**Required action A**
In the recipe below, how long should the dried green peas be soaked in water?
**Required action B**
Repeat word for word the part of the recipe below, everything from "Coming up for" down to "and the sundal.".

**Source passage**
Today's offering is an iconic beach snack, and is sold by vendors from the backs of their bicycles and two wheelers. The peas, seasoned with coconut and curry leaves is served in a paper cone garnished with thin slivers of green raw mango.

Green Pea sundal with coconut and raw mango:



You need:
1 cup dried green peas, soaked in water for about 3-4 hours
2 tablespoons sesame oil
1 teaspoon mustard
1 sprig curry leaves torn
1-2 serrano chiles cut into big pieces
1 pinch asafetida
1/2 teaspoon turmeric
2 tablespoons shredded coconut
2-3 tablespoons green mango, finely diced or shredded
Salt to taste.


Boil the peas in adequate water until the peas are soft and yield when pressed between the thumb and finger.
Heat oil in a skillet and add the mustard when the oil heats up. Once the mustard seeds pop, stir in the curry leaves, asafetida and serrano chiles and then proceed to add the cooked peas along with the turmeric and salt. Cover , lower heat and allow the flavors to blend together. once the moisture has evaporated, add the coconut and raw green mango. Serve warm with a hot cup of tea or coffee.



Coming up for tomorrow's offering..I warned you earlier, I was going to try to make a sweet version with lentils..well, I just carried out my threat!





Comments

  1. how much is that measure? Aazhaakku - 250 ml? and I see there are initials on that :) I am dreaming of marina, breeze, maanga and the sundal.

    ReplyDelete
    Replies
    1. Dream away Lata! those are wonderful memories indeed, of Marina!
      Its my Grandmother's aazhakku, I helped myself to it when I went to show the kids her home in Kalakkad. This and her 'appalam kozhavi' are my lucky charms that I use all the time.

**Recorded data**
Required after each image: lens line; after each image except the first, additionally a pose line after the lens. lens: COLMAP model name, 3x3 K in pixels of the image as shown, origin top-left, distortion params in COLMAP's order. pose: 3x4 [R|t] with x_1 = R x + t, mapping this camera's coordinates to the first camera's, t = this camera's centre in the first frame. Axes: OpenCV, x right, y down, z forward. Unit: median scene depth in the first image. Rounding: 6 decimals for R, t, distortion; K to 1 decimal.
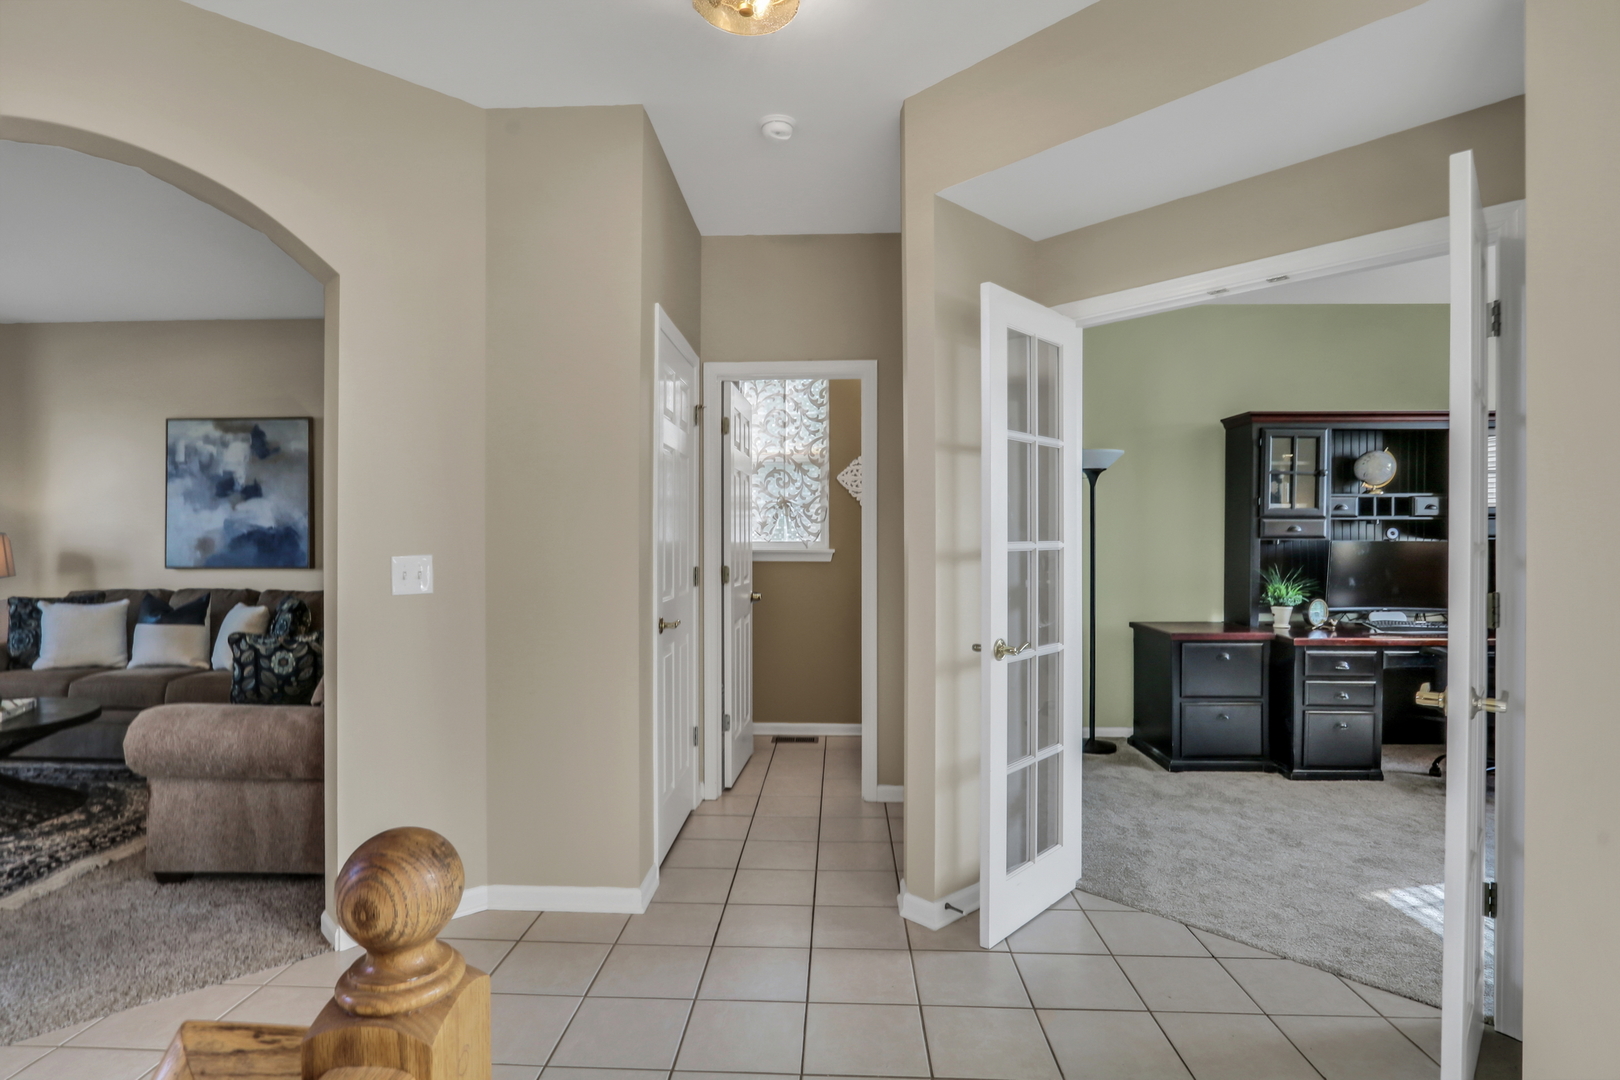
lens RADIAL K [[829.8, 0, 804.5], [0, 829.8, 542.6], [0, 0, 1]] dist [-0.005772, -0.000839]
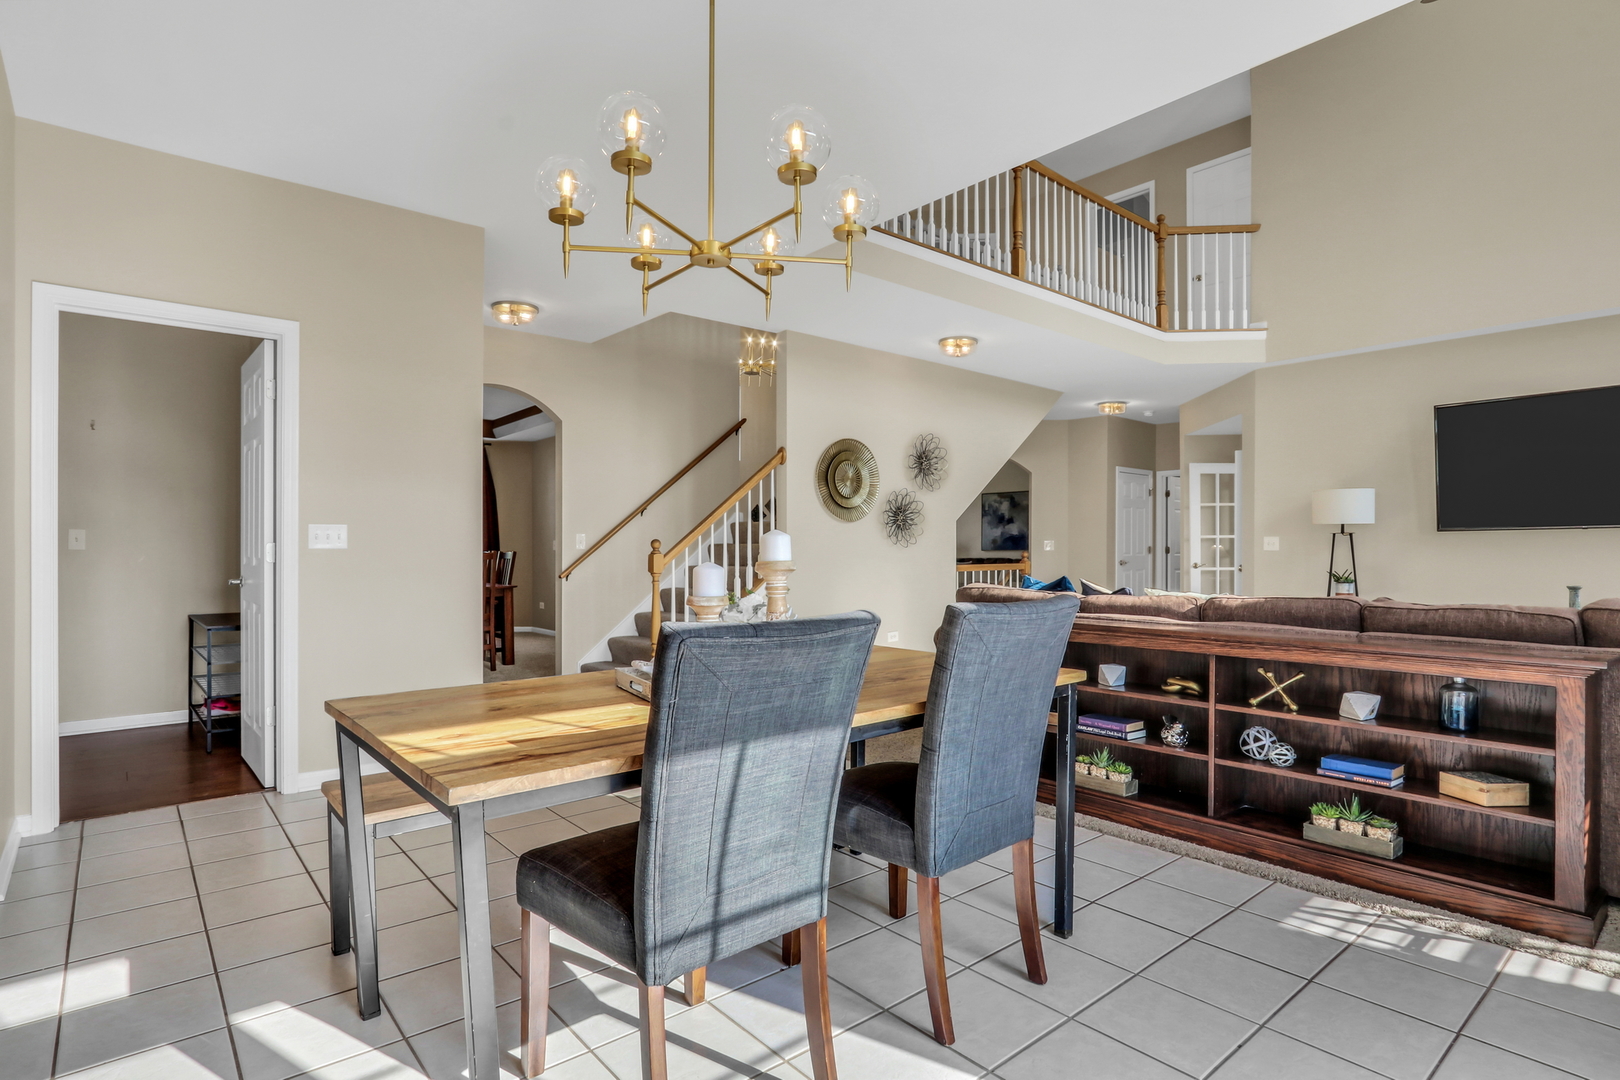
lens RADIAL K [[829.8, 0, 805.3], [0, 829.8, 544.2], [0, 0, 1]] dist [-0.005772, -0.000839]
pose [[0.682901, -0.002105, -0.730508, 0.785188], [-0.003774, 0.999972, -0.006409, 0.030224], [0.730501, 0.007134, 0.682874, -1.232655]]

**Exercise answer A**
About 3-4 hours.

**Exercise answer B**
Coming up for tomorrow's offering..I warned you earlier, I was going to try to make a sweet version with lentils..well, I just carried out my threat!





Comments

  1. how much is that measure? Aazhaakku - 250 ml? and I see there are initials on that :) I am dreaming of marina, breeze, maanga and the sundal.